One of the first stomp boxes I made (and arguably my favourite so far) is the Hollis Flatline Opto Compressor.
Here is John’s original schematic amended to show the topology a little more clearly:
The first stage of the TL072 dual op-amp is configured as a non-inverting amplifier.
Now, excluding the effect of the light dependant resistor (LDR):
- Minimum gain (1+(Rf/Rg)) equates to 1 + 220/110 = 3
- Maximum gain equates to 1 + 220/10 = 23
So the voltage gain is varied by the sustain control between +9.5 and +27.2 dB.
However, the gain of the first stage is affected by the resistance of the LDR. John Hollis doesn’t share his thoughts regarding the off (dark) resistance of the LDR so we will have to speculate.
The LDR/LED combination can be a home-grown affair (buy an LDR and an LED and glue them into the ends of a bit of opaque tube or heat-shrink) or (as a number of people have suggested) can be a proprietary resistive photocoupler. The Perkin Elmer/Excelitas Vactrol VTL5C series and the Advanced Photonix/Silonex NSL-32 series have been mooted.
If we trawl through the Perkin Elmer and Silonex Data sheets and application manuals it turns out that the VTL5C2 and the NSL-32 have very similar specification on paper and are suitable for our purposes, having a relatively slow decay time. It turns out that VTL5C2 is physically larger and considerably more expensive than the NSL-32.
The off resistance of the LDR in these devices is in the order of 1M Ohm and a full-on resistance of about 500 Ohms. This suggests we can redo our calculations on voltage gain:-
220k in parallel with 1M0 is approximately 180k and 220k in parallel with 500 Ohms is approximately 498 Ohms (say 0.5k).
- minimum voltage gain (dark) = 1 + 180/110 = 2.6
- maximum voltage gain (dark) = 1 + 180/10 = 19
- minimum voltage gain (light) = 1 + 0.5/110 = 1.0
- maximum voltage gain (light) = 1 + 0.5/10 = 1.0
We can see from these calculations that if the led is (full) on, the voltage gain of the first stage is reduced considerably.
The second stage is an inverting amplifier with a gain of -47k/10k = -4.7
The purpose of the second stage is to take the output voltage from the first stage and use it to drive a full-wave bridge rectifier (diodes D1~D4) which in turn drive the LED. The LED is optically coupled back to the LDR so as the voltage on the first-stage output rises enough to turn the LED on, so the LED causes the resistance of the LDR to fall and the gain of the first stage to drop with a corresponding reduction in first-stage output, which reduces the LED current, etc. and so we have dynamic-range compression. The harder the first stage drives, the more its gain is pulled down by the second stage.

┄┄┄┄┄┄┄┄┄┄┄┄┄┄┄┄┄┄┄┄

• [Instructions]
1) Print everything in the Hollis Flatline compressor description from "The off resistance" down to "Ohms (say 0.5k).".
2) Carry on the description of the Hollis Flatline Opto Compressor from its final sentence.

Saved entries:
┄┄┄┄┄┄┄┄┄┄┄┄┄┄┄┄┄┄┄┄

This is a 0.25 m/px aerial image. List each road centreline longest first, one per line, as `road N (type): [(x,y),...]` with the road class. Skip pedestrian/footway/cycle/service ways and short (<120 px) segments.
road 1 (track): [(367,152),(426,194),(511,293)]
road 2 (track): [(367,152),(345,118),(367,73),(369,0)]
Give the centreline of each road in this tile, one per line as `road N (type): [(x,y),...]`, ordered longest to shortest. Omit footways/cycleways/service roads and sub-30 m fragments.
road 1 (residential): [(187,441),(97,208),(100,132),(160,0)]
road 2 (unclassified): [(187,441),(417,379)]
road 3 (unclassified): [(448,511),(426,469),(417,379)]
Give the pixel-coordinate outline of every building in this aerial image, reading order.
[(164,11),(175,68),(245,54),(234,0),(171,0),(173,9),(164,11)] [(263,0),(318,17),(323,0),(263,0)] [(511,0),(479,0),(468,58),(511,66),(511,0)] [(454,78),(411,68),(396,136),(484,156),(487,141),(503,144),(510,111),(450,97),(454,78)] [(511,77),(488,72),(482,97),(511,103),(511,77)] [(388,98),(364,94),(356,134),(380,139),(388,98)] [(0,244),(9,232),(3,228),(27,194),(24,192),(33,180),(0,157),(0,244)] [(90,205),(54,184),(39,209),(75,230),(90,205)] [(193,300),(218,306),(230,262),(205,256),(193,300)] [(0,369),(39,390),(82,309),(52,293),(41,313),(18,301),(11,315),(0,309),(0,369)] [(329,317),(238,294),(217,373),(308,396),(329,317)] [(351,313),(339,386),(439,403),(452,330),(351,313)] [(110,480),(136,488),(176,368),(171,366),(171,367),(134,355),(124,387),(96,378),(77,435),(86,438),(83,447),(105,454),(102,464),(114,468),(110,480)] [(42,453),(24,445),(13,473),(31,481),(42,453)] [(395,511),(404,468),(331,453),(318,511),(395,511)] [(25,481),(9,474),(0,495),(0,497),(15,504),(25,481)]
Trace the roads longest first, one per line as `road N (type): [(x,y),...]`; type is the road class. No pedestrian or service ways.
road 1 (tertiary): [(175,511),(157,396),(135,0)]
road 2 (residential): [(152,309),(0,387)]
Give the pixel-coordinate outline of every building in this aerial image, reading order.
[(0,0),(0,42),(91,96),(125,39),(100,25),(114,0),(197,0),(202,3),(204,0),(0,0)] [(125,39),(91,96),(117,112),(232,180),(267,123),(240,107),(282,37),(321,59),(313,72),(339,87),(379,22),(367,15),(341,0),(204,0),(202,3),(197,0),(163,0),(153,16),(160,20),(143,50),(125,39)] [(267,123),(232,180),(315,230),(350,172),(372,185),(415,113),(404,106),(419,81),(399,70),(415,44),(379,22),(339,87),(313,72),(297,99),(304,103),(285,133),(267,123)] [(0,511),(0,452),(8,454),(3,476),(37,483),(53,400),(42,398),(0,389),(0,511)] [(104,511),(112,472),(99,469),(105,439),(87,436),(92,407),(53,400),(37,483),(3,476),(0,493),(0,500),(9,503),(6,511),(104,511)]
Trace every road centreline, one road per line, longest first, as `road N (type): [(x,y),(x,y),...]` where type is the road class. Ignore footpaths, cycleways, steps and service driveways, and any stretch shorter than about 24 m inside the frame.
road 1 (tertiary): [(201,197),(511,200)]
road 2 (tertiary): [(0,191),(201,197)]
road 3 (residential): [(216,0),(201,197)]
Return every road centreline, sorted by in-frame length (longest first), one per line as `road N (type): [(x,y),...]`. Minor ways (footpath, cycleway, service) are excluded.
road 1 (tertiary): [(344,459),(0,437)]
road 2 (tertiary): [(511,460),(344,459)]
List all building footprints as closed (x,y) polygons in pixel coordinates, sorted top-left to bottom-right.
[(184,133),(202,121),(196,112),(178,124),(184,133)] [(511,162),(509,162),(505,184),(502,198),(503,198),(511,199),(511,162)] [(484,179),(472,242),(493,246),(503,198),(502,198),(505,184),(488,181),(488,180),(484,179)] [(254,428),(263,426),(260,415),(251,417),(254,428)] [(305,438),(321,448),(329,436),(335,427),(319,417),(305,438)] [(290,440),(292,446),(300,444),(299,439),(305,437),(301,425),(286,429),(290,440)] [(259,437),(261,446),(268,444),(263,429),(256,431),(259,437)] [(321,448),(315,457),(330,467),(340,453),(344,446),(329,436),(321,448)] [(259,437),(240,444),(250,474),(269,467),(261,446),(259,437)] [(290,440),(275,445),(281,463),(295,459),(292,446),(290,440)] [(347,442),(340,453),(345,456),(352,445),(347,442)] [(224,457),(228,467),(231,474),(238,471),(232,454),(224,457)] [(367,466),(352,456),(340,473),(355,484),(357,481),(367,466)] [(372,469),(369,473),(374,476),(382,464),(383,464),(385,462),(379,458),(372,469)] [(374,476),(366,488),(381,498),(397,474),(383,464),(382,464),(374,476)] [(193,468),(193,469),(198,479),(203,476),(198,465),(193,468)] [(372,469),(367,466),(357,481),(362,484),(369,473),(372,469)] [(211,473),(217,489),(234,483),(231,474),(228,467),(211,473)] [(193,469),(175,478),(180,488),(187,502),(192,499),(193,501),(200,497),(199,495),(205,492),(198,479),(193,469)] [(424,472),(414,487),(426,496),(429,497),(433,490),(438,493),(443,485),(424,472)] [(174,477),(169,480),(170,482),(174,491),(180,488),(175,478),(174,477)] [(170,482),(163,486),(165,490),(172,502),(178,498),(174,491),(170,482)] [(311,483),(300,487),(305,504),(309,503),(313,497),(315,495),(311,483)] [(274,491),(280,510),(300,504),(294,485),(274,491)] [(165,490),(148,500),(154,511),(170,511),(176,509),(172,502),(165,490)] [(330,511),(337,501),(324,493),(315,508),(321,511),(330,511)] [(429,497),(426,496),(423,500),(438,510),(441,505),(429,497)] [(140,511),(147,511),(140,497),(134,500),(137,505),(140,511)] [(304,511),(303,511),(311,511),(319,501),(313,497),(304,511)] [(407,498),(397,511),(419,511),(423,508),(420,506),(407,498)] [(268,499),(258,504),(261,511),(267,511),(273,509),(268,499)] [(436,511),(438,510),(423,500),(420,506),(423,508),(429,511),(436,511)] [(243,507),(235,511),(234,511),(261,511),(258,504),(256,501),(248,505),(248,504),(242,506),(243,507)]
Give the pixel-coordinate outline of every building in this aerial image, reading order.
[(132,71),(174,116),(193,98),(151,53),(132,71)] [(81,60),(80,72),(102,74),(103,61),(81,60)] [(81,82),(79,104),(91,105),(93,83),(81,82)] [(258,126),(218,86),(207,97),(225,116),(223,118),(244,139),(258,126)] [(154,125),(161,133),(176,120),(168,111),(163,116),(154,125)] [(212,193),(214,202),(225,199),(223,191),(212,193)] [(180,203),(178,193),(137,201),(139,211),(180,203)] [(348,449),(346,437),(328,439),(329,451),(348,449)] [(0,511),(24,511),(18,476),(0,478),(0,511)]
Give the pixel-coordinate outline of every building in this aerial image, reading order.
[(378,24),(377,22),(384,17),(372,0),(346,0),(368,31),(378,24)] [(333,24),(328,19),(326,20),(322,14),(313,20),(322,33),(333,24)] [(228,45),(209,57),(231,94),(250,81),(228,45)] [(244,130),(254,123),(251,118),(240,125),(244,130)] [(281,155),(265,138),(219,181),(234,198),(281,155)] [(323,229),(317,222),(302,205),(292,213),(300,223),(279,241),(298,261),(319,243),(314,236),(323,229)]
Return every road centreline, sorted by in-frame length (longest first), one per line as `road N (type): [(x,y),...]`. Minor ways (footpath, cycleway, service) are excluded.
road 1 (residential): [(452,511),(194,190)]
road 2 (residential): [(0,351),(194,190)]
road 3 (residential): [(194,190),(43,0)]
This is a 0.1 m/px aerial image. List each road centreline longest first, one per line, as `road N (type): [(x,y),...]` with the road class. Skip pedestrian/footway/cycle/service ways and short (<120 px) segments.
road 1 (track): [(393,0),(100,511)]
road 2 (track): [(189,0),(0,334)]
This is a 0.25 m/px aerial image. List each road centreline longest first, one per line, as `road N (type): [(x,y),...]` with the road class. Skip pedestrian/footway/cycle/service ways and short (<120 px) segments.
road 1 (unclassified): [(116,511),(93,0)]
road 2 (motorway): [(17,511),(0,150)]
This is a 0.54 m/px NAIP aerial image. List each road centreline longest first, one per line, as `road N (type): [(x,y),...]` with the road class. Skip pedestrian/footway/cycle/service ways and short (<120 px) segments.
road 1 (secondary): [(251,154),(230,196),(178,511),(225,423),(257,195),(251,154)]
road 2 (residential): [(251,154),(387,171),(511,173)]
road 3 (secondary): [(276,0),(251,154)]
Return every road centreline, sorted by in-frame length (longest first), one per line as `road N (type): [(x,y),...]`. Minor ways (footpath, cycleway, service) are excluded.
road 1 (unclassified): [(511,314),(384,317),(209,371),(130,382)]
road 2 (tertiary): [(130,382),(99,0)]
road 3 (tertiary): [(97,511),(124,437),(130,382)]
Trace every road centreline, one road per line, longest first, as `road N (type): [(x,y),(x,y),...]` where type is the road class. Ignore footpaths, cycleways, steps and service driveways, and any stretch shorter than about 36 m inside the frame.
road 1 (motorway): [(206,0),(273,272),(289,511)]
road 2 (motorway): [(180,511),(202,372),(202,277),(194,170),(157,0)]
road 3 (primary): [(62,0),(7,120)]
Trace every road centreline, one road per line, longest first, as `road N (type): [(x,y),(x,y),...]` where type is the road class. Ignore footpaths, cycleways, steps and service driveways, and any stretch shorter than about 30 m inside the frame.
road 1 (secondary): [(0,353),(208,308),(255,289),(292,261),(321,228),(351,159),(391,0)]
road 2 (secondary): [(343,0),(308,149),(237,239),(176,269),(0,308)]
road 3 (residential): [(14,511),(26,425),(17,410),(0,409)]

┄┄┄┄┄┄┄┄┄┄┄┄┄┄┄┄┄┄┄┄

• [Responses in order]
1)
The off resistance of the LDR in these devices is in the order of 1M Ohm and a full-on resistance of about 500 Ohms. This suggests we can redo our calculations on voltage gain:-
220k in parallel with 1M0 is approximately 180k and 220k in parallel with 500 Ohms is approximately 498 Ohms (say 0.5k).

2)
For the guitar signal going through the device there is a very simple and clean path – which for me makes this design very attractive as I use it on an acoustic guitar as well as electric.
Here is the schematic I worked up a schematic for a stomp-pedal based on this design:
I made a number of changes and a number of additions to John’s basic design. Firstly, the input resistor is reduced from 10MOhm to 2.2MOhm. This is to reduce potential switching-thump when switching the effect in and out and because 10MOhm resistors can be noticeably noisy.
R2 and C1 form a low-pass filter with a corner frequency of 725kHz. This is to filter out and RF that might get into the system. C2 and R4 form a high pass filter with a corner frequency of 16Hz. The values are changed from the original to again eliminate the 10MOhm resistor which may be more noisy than a 1MOhm resistor. R3, D1 and D2 provide protection for the op-amp input.
The 220k feedback resistor in the first stage has been replaced by a 100k resistor and a 500k preset. This allows the gain structure to be preset to match the LDR/LED combination and still have a useful range on the sustain pot (which I’ve called “squeeze” in my version).
I used 1N34A germanium diodes for D3~D6. I’ve had them from two different sources and while they are not marked as 1N34A, they are clearly point-contact diodes. There’s nothing special about germanium diodes – we are looking for low forward voltage drop – so BAT43 Schottky diodes would do just as well.
D7, D8 and R11 protect the output stage of the op-amp.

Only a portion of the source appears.